> **WHAT IS NEEDED**
Please output the lines shown below exactly as they appear.

> **RECORDS FOR THIS EXERCISE**

········

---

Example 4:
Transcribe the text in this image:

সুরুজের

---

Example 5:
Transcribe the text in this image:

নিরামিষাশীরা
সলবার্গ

········

> **YOUR RESPONSE**
---

Example 4:
Transcribe the text in this image:

সুরুজের

---

Example 5:
Transcribe the text in this image:

নিরামিষাশীরা
সলবার্গ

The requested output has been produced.